Financial Tribune | Sepehr Arefmanesh: Since the lifting of anti-Iran sanctions on January 2016, as part of the deal it signed with six powers, 11 new planes have joined Iran Air’s fleet.

The impact of the long-awaited move was not merely limited to the flag carrier’s performance, as it affected the whole commercial flights sector.

As per data released by Iranian Airport Company, Iranian airports transported 61.5 million passengersduring the previous fiscal year (ended March 20, 2018), marking a 7% growth compared with the same period of last year.

Tehran’s Mehrabad International Airport was the busiest domestic airport during the period with 17.45 million passengers, followed by Mashhad International Airport (10.5 million) and Tehran’s Imam Khomeini International Airport (8.97 million).

Currently, 54 airports are operating in the country, many of which are either small-scale or located in less developed areas.
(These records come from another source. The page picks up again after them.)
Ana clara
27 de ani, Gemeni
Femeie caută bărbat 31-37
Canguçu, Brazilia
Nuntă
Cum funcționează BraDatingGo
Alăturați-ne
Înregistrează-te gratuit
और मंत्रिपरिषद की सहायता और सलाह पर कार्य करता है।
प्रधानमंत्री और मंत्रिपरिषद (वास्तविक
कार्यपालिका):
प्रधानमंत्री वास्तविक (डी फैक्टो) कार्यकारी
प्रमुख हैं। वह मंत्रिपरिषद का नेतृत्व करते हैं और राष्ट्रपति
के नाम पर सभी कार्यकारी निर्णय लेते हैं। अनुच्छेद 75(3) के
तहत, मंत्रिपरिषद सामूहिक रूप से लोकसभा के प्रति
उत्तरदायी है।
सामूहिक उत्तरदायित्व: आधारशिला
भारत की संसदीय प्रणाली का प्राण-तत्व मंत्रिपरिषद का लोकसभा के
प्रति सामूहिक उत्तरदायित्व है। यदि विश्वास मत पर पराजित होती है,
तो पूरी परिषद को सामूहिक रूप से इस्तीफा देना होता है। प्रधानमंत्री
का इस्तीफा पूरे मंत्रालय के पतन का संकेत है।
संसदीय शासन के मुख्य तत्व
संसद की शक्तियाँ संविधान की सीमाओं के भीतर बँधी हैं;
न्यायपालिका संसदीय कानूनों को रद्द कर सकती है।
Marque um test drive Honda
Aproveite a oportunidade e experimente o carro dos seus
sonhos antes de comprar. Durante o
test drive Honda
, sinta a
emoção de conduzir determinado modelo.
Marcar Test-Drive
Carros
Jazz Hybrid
This makes them infeasible for a majority of domestic carriers.

Iran Air’s eight brand-new ATR turboprops took the flag carrier back to small airports.
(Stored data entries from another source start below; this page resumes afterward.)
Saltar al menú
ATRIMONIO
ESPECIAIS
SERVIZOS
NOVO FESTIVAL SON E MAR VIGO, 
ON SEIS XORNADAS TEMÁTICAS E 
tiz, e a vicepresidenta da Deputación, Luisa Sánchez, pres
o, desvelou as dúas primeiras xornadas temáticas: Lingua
The country started new flights in various airports in recent months, including Khorramabad in Lorestan and Arak in Markazi Province, as well as Ardabil, Ramsar, Sari, Rasht, Noshahr, Gorgan and Kalaleh in northern provinces.

Passenger traffic in these airports grew significantly during the last fiscal year. An 84% growth for Ramsar, as well as a 68%, 58% and 45% surge in traffic at Khorramabad, Noshahr and Arak airports respectively, was achieved by operating the new turboprops.
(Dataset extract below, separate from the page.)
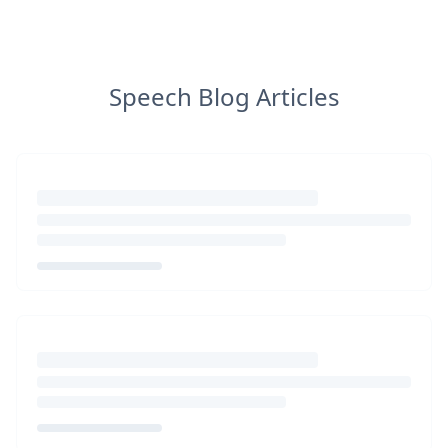
Speech Blog Articles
Airports located in Semnan city and Shahroud in Semnan Province, Parsabad in Ardabil Province, Iranshahr in Sistan-Baluchestan and Jiroft in Kerman Province had recorded zero flights in the past few years. However, they again hosted commercial flights in the last fiscal year, thanks to the regional planes’ entry.

It has also designated one of its turboprops in Bandar Abbas to operate short flights to neighboring provinces under the title of Iran Air Regional. The measure led to a 15% growth in Bandar Abbas Port’s passenger traffic.

Destinations of Iran Air Regional flights also experienced a considerable increase in passenger traffic–95% for Abu Musa Island, 24% for Chabahar Port and 10% for Zahedan.

Iran Air’s rapid success in increasing its share of provincial flights prompted other airliners to take a closer look at this market niche.

Mahan Air and ATA Airlines have both boosted their short domestic flights last year. Expanding its BAE fleet, Mahan has managed to keep up with the flag carrier in terms of operating regional flights. Mahan’s regional feet operated a record number of 55 flights per day.

Tabriz-based ATA Airlines has also purchased 15 secondhand Embraer 145 jets to expand its regional flights. So far, it has started flights to Zabol, Birjand, Sabzevar, Yasouj, Khoy, Kashan and Hamedan cities.

The flag carrier is also set to take delivery of its ninth and 10th ATR 72-600 turboprops in May. The remaining nine planes were earlier set to be delivered by the end of the year.

The Franco-Italian planemaker has made no statement regarding the impact of the US administration’s pullout from the nuclear deal and the future of its contracts with Iran Air.